Au final, nous arrivons cinq minutes en retard. Aaron me raccompagne jusqu'à l'entrée de la maison. À peine ai-je le temps d'ouvrir la bouche que la porte s'ouvre. Comme si ce n'était pas déjà évident, c'est Isaac qui vient voir ce qu'il se passe. Enfin, il vient surtout faire chier son monde vu la sale tête qu'il fait. J'avance vers lui pour lui faire un bisou, histoire d'être gentille et de faire la faux-cul, mais il m'en empêche.
_ Il est 23 heures 05, Camille, dit-il froidement.
_ Je sais.
_ Tu devais rentrer à 23 heures.
_ C'est pas pour 5 minutes en plus. Je suis saine et sauve c'est bon tu peux arrêter de faire ton rabat-joie maintenant.
_ HEUREUSEMENT que tu es saine et sauve. Rentre maintenant.
Il toise Aaron qui lui rend ce regard glacial.
_ Laisse-moi le temps de dire au revoir et merci, d'abord.
_ Non. Tu es déjà en retard, si tu restes dehors encore plus longtemps tu vas être malade.
_ Ton argument n'est pas du tout logique.

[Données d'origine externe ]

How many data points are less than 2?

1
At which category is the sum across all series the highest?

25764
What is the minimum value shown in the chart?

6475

Je vais très bien.
Mon frère se tourne vers moi pour riposter mais Aaron parle avant lui.
_ C'est bon, Camille. Rentre, il a raison.

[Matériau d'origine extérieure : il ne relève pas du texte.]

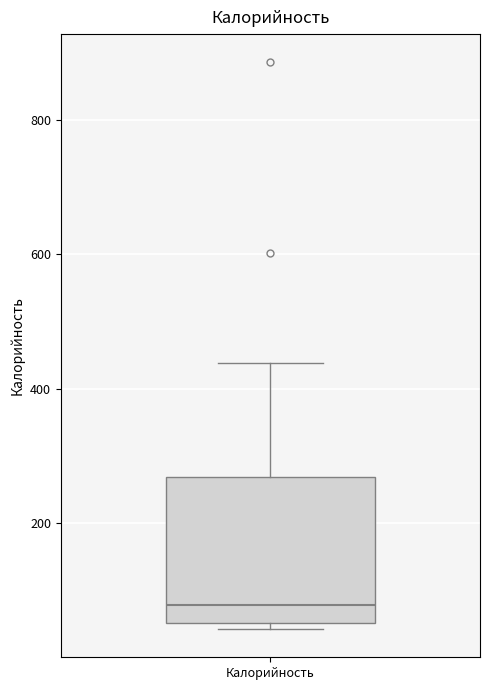

Where is the upper edge of the box for Калорийность on the y-axis? The values are not printed on the chart, so give them approximately, as read against the axis.

260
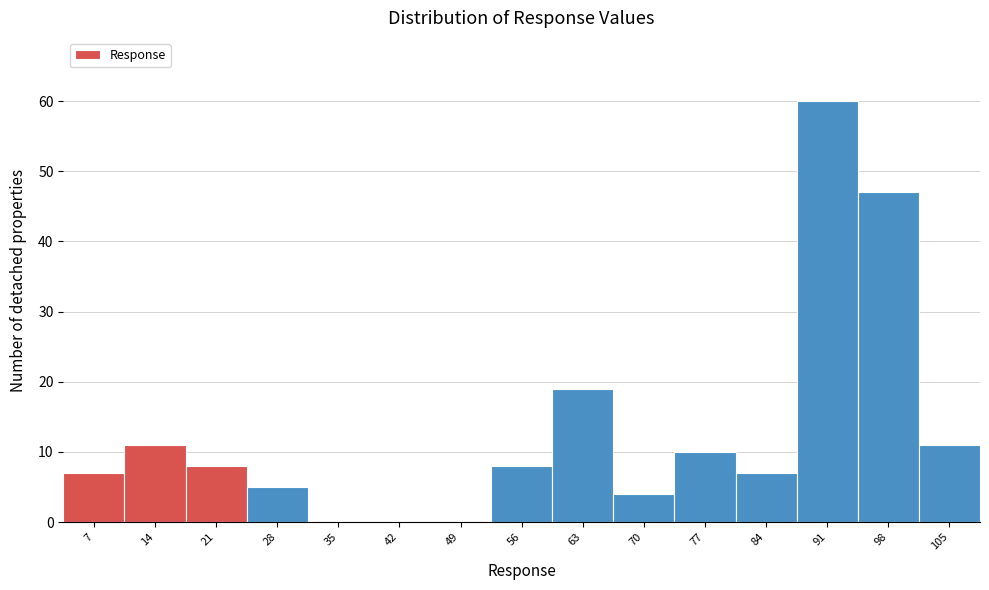

What is the height of the bar covering 66 to 73 on the x-axis? Neither the bar edges nor the heights are printed on the chart, so give them approximately, as read against the axes.

4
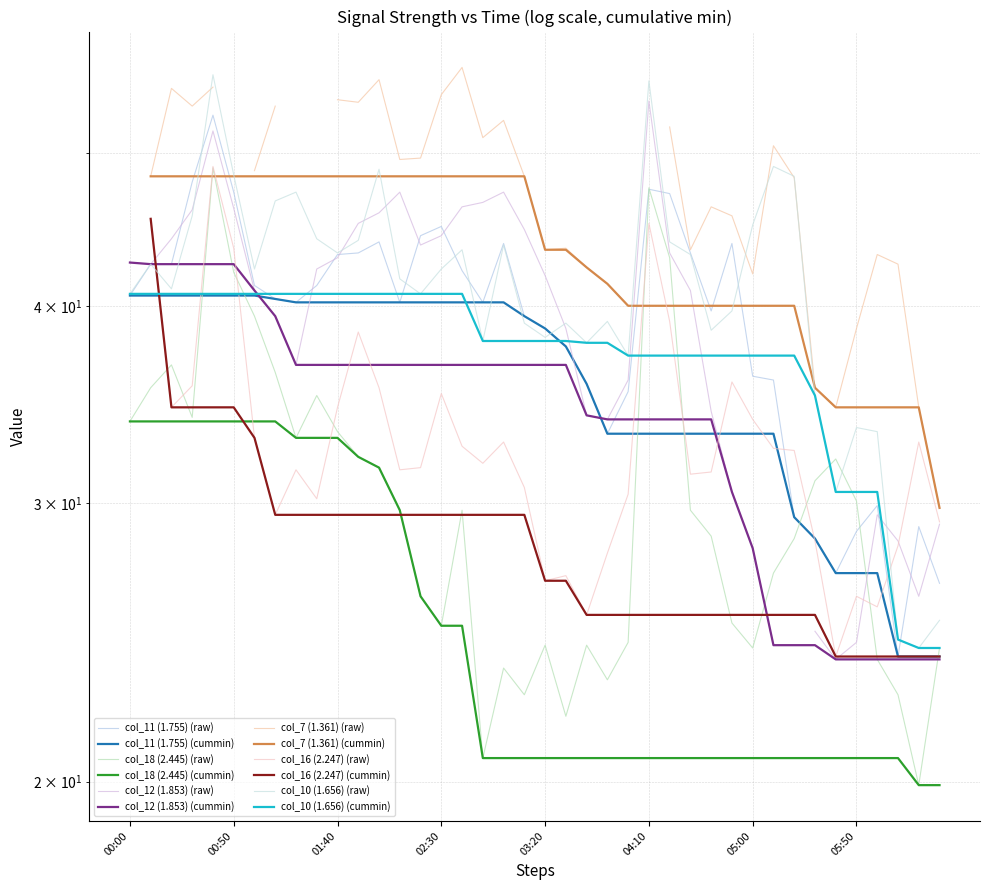

What is the label of the 23rd point from the right?

2004/09/23 02:50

_ Non ! J'ai le droit de te dire merci, merde.
_ Ecoute les grands, me conseille Isaac.
_ Prends pas trop la confiance toi, m'énervé-je en le contournant pour rejoindre Aaron.
Je m'approche de celui-ci et dépose mes lèvres au coin des siennes.
_ Merci pour tout, murmuré-je à son oreille.
Il esquisse un sourire.
_ De rien. Ça m'a fait plaisir. On se revoit bientôt.
_ Oui.
Je lui adresse un sourire timide avant de faire volte face. Puis je me rappelle que j'ai sa veste alors je la retire et la lui rends.
_ Tu aurais pu la garder, me dit-il.
_ Non. Tu vas attraper froid si tu rentres en t-shirt.
Il soupire, vaincu, puis l'enfile. Isaac se racle la gorge derrière nous ce qui lui vaut un regard noir de ma part.
_ Vous avez fini là ? Rentre maintenant, m'ordonne mon frère.
Je fais un rapide signe de la main à Aaron avant de rentrer.
_ Je te rejoins après.
_ Pourquoi ?
_ Parce que.
_ Pourquoi ?
_ Je dois parler avec ton cher Aaron.
_ Pourquoi ?
Je vais forcer jusqu'à ce qu'il me dise ce qu'il veut à Aaron.
_ Ne fais pas chier et rentre.
_ Pourquoi ?
Il grogne en fermant la porte à mon nez. Enculé.